The teams that overdo it treat every workflow as an automation problem. The teams that get durable value draw the line clearly: automate the recurring, structured, high-volume data collection; keep humans for the interpretive decisions that require judgment the agent can't yet replicate. That line is where the stack pays for itself without creating a brittle infrastructure that breaks every platform update.

For a full picture of the use cases where this approach earns its complexity: ad data for AI agents documents the patterns that teams in this setup have found most productive. The AdLibrary API access feature page covers plan-level access and what each tier unlocks for programmatic use. See also: how to set up Meta Ads MCP.

Frequently asked questions

What is Claude Code agentic marketing?

Claude Code agentic marketing refers to using Claude Code's CLI-based agent capabilities to run multi-step marketing research and analysis workflows autonomously — fetching data from ad intelligence APIs, classifying creative patterns, and generating structured outputs without manual intervention at each step. It differs from single-turn prompting because the agent loops, reads intermediate outputs, and decides next actions based on what it finds. See agentic marketing workflows with Claude Code for the full workflow pattern.

Can I use the AdLibrary API without coding experience?

Not productively at this level of workflow complexity. The patterns in this post assume you can write or read basic Python or bash scripts and understand JSON responses. If you're earlier in that journey, Claude Code for marketers intro starts at a more accessible entry point, and the how to use Claude for marketing guide covers non-coding Claude workflows. API access details and tier requirements live on the API access feature page.

How often should an agentic competitor brief run?

Weekly is the practical floor for DTC and performance marketing categories where creative rotates frequently. Monthly is appropriate for B2B categories with longer creative cycles. Daily runs are rarely justified by the data density — ad creative doesn't meaningfully change within 24 hours at most spend levels. The automate competitor ad monitoring use case page documents the polling cadences that balance signal freshness against API cost.

What's the difference between Claude Code and Claude in a browser for this use case?

Claude in a browser is a single-turn or multi-turn conversation with no ability to execute code, call external APIs, or write output to disk. Claude Code runs in your terminal, can execute arbitrary commands, and maintains state across steps in a workflow. For marketing workflows that need to pull live data, classify 200+ ads, and write structured output files, only Claude Code (or an equivalent CLI agent) is appropriate.
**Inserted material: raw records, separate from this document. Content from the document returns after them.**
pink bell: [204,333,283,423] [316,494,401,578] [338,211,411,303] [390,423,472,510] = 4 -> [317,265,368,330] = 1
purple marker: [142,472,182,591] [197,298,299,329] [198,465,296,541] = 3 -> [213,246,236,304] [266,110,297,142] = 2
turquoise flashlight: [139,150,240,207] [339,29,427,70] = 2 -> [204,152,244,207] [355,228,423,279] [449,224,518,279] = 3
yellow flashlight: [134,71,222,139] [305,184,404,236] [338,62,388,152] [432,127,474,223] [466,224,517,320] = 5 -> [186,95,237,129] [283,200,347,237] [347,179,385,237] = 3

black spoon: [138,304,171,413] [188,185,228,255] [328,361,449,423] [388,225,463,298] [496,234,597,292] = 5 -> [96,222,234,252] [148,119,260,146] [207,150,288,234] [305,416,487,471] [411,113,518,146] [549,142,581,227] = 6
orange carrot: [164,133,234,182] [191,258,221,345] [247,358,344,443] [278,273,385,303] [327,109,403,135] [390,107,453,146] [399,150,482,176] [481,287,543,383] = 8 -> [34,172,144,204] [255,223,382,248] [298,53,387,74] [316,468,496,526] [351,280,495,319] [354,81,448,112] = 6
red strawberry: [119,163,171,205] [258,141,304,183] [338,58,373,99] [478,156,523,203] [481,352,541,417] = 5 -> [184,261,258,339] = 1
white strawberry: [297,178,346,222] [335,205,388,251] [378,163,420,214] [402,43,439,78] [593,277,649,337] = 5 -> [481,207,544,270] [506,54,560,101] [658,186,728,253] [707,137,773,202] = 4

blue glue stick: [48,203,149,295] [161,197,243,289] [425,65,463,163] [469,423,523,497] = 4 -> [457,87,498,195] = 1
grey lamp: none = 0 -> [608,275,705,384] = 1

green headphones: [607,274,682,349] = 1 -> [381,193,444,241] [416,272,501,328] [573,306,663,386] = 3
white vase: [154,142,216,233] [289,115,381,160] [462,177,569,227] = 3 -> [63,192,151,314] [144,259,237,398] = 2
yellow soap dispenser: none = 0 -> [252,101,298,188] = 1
The Claude Code vs Cursor for marketers post covers the broader tool landscape.

How do I handle API rate limits in a Claude Code marketing agent?
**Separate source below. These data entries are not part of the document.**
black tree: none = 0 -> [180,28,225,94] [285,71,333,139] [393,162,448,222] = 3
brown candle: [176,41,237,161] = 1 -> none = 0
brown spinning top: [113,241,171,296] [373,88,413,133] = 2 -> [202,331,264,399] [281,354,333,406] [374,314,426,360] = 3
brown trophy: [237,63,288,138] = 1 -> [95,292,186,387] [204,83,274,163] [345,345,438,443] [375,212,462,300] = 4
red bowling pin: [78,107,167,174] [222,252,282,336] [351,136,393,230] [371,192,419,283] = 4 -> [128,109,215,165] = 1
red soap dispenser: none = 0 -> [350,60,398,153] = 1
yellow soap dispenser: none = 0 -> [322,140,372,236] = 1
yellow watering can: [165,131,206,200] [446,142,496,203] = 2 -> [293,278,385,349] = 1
Build exponential backoff into your API call wrapper before you run anything at scale. The AdLibrary API returns HTTP 429 on rate limit; your script should catch that, sleep for 2^n seconds (1, 2, 4, 8...), and retry up to four times before raising a failure. Ask Claude Code to write this wrapper for you in the setup session — describe the rate-limit behavior and it will generate the pattern. Checkpointing partial output to disk every 50 items also ensures that rate-limit interruptions don't require reprocessing from the start.
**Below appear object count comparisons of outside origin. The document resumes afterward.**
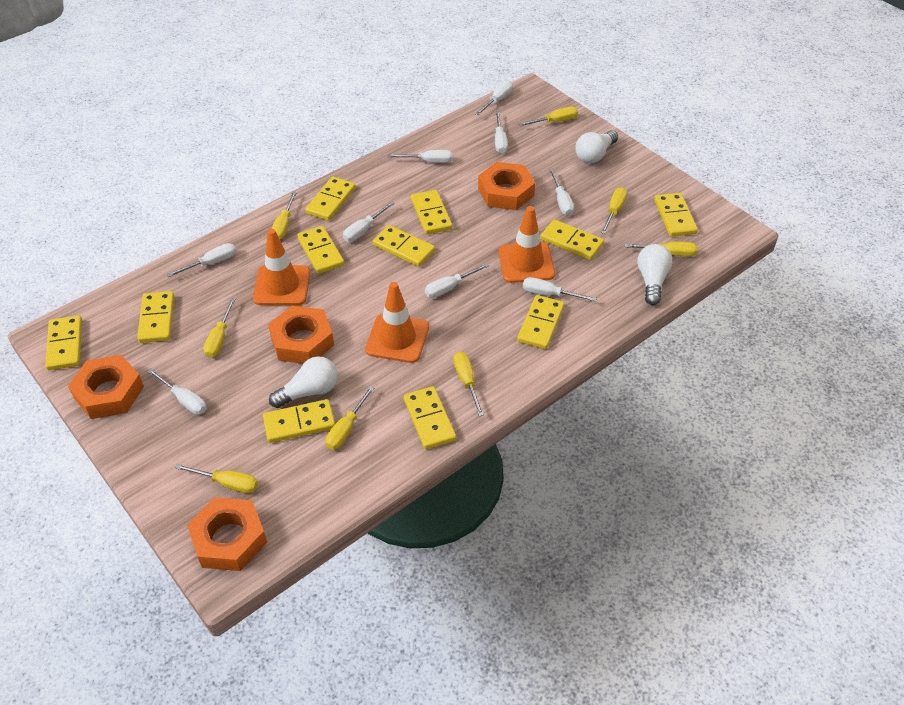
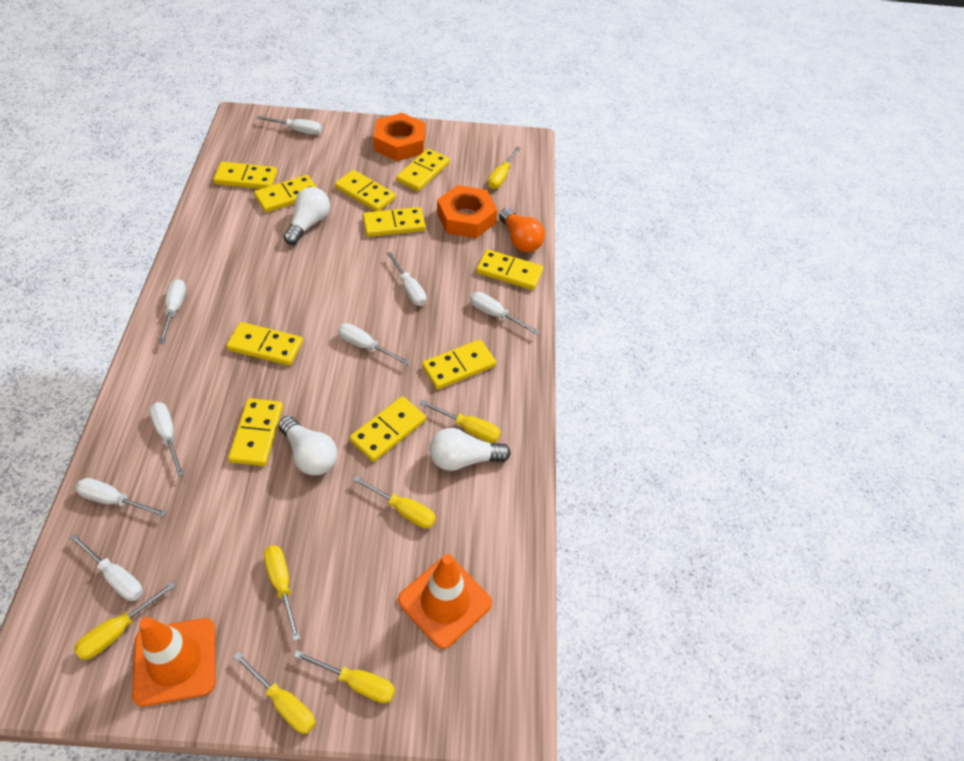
orange light bulb: none = 0 -> [499,208,545,252] = 1
orange nut: [68,355,144,419] [187,497,267,571] [268,306,334,364] [478,162,535,210] = 4 -> [373,113,425,161] [437,185,497,238] = 2
orange traffic cone: [253,229,310,305] [365,282,429,363] [498,206,555,283] = 3 -> [132,617,215,707] [398,554,492,649] = 2
white screwdriver: [148,369,207,415] [167,243,236,277] [343,201,395,242] [388,150,453,163] [425,263,490,298] [475,81,513,115] [495,111,508,153] [523,277,597,301] [549,169,574,216] = 9 -> [70,534,143,601] [75,478,167,517] [149,402,184,477] [159,279,186,344] [257,116,322,135] [338,323,410,365] [387,252,426,306] [470,292,539,335] = 8
yellow domino: [45,315,82,370] [137,291,174,343] [263,399,335,443] [297,226,344,274] [305,177,356,221] [372,225,435,267] [403,386,456,449] [411,190,452,234] [517,295,564,349] [540,219,604,260] [654,193,698,237] = 11 -> [213,162,277,189] [226,322,303,366] [228,398,283,466] [254,175,317,212] [335,170,396,211] [349,396,426,462] [363,207,426,237] [396,149,450,191] [422,339,496,389] [476,249,543,290] = 10
yellow screwdriver: [175,464,258,493] [203,298,235,358] [271,191,297,239] [325,386,374,450] [454,352,484,416] [519,107,578,126] [601,187,627,234] [624,241,697,257] = 8 -> [74,581,176,660] [233,652,316,734] [264,545,300,641] [294,650,395,703] [353,476,436,528] [420,400,501,443] [488,147,520,189] = 7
Querying publicly indexed ad data through an official API like AdLibrary's is legitimate — you're accessing data the platforms have made transparently available. The ad transparency libraries and regulatory standards guide covers the legal context. The constraints to watch are: don't misrepresent the AI-generated analysis as original research when presenting to clients, and keep humans in the review loop for any output that informs public-facing creative decisions.